What are some considerations in setting up a project repository?#

Contributor(s): Siti Nuruljannah Baharudin, AI Engineer


Use of existing project templates#

Prior to setting up a repository, you would want to plan the structure of your code base. If your organisation provides an existing template for machine learning projects, that would be a good place to start. Otherwise, you may want to consider using one of the many open-source frameworks available, which come with boilerplate code for the various components in a typical ML project. The scaffolding provided by such frameworks would not only save you some effort in setting up the project, but also help to establish a standard for developers to create modular and maintainable code.

Configuration management#

Regardless of the framework or template used, management of configuration files is an important area of consideration in any ML project, since ML pipelines designed to be flexible and extensible would rely heavily on configuration files as inputs. You are recommended to keep all configuration files in a single directory, separate from the source code files. It is also good practice to maintain separate configuration files for each environment developers work in. For instance, configuration files for the local development environment could be placed in a subdirectory /config/local, files for the test server environment in /config/test, and so on.

General file management#

In a Git repository, a .gitignore file is crucial in helping you filter out files and directories that should not be pushed to the repository, such as configuration files for a developer’s local environment, which would likely contain settings unique to the individual’s workspace. Other examples of files that should not end up in the repository are authentication keys, data files, log files and trained model weights.

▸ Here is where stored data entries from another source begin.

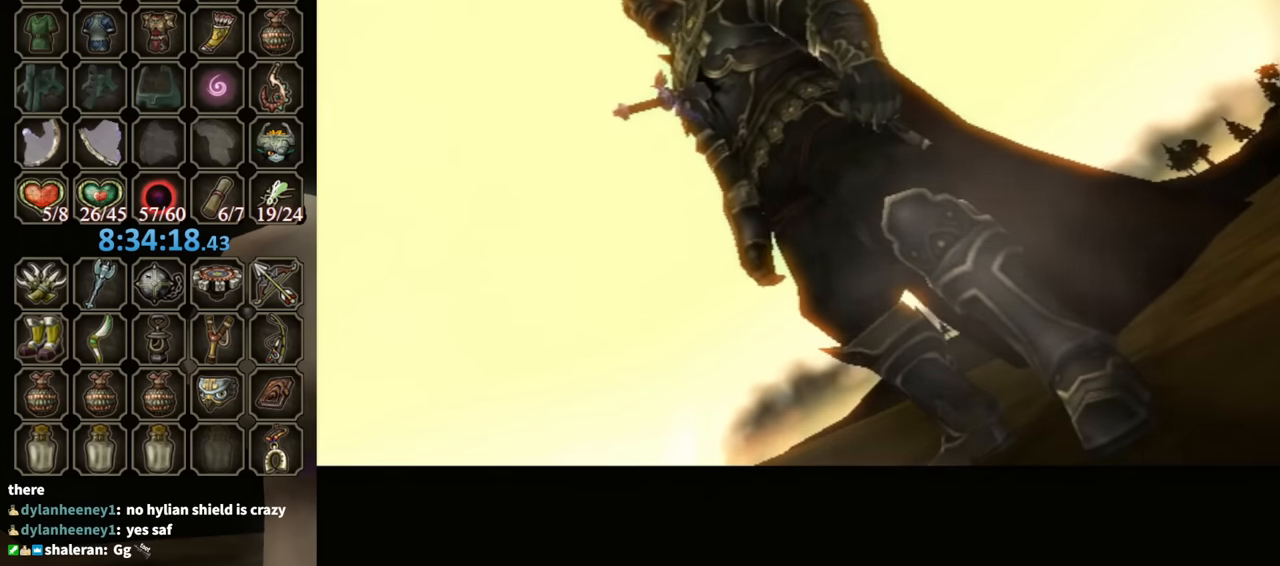
Gameplay with a controller (Nintendo layout); each line is a JSON object with the inputs held at the frame after it. "events" lists button and stick changes between this image and that frame as [ms after this image, input, new state], when the widget could be followed in between. Not read: L3 R3.
{"buttons": ["B"], "left_stick": "center", "right_stick": "center", "events": [[67, "B", "down"]]}
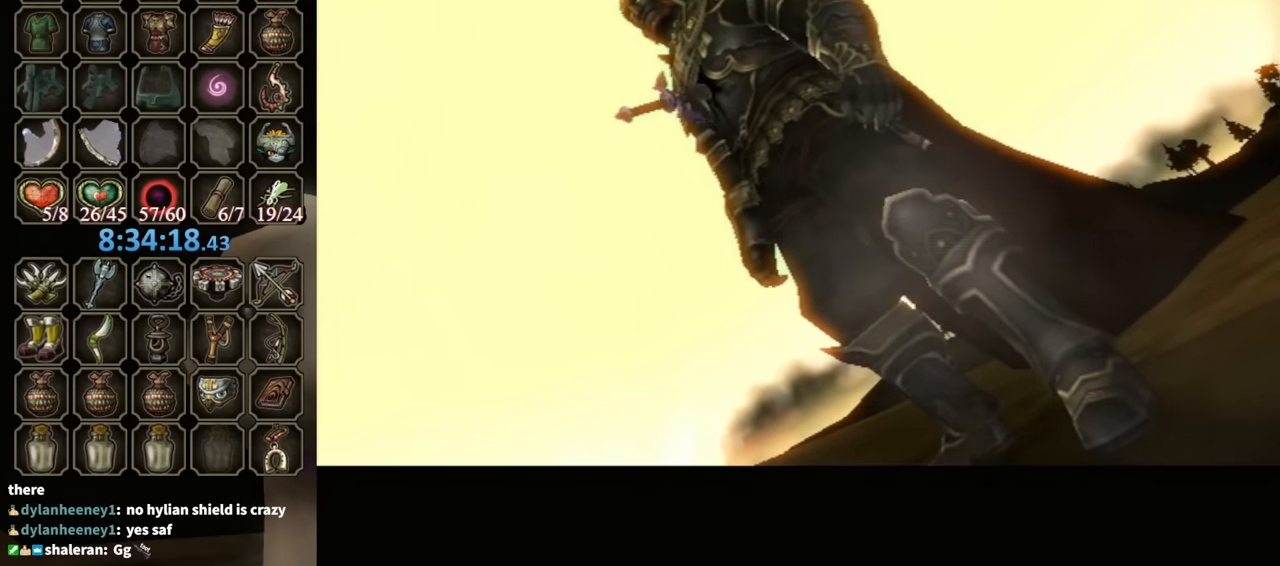
{"buttons": ["B"], "left_stick": "center", "right_stick": "center", "events": []}
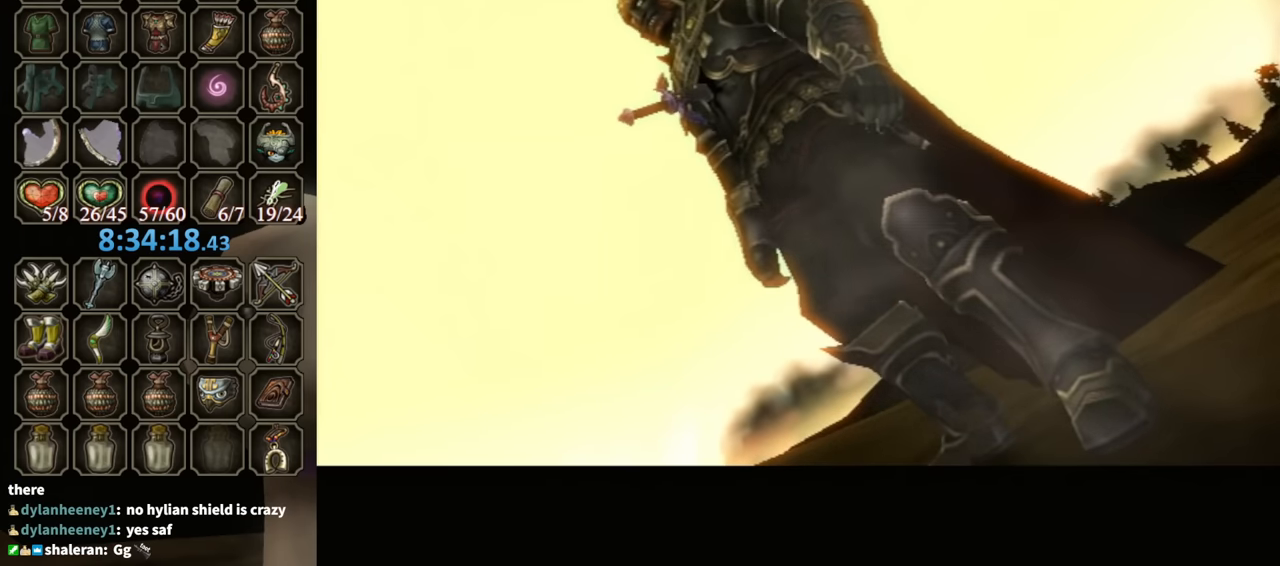
{"buttons": ["B"], "left_stick": "center", "right_stick": "center", "events": []}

Typically, individual developers would create their own notebooks containing EDA-related code or prototype code for the models being explored. Although these may end up as throwaway code, they serve the useful purpose of knowledge sharing at the beginning of a project. It is recommended that these files are placed in a notebooks subdirectory and pushed to the repository within each developer’s personal branch, which do not need to be merged to the main branch.

Dependency management#

Another area to consider is the management of code dependencies. At the start of a new project, initialising a single set of initial dependencies would suffice. In a Python project, this could mean maintaining a single requirements.txt file. As the code increases in complexity, or if separate components of the application are to be deployed in different environments, it is common for conflicting dependencies to occur. In this case, developers would need to maintain multiple sets of dependencies. These dependency files could be named with suffixes indicating the environment or module it is for, e.g. requirements-train.txt.

Developer productivity tools#

Besides software-related components, your repository may contain other files such as issue templates and hook scripts. Issue templates are used to pre-fill issue descriptions with custom fields or sections, which guides developers to include all necessary information when creating an issue. For instance, an issue template for a bug could include sections like “Steps to reproduce”, “Expected result” and “Actual result”.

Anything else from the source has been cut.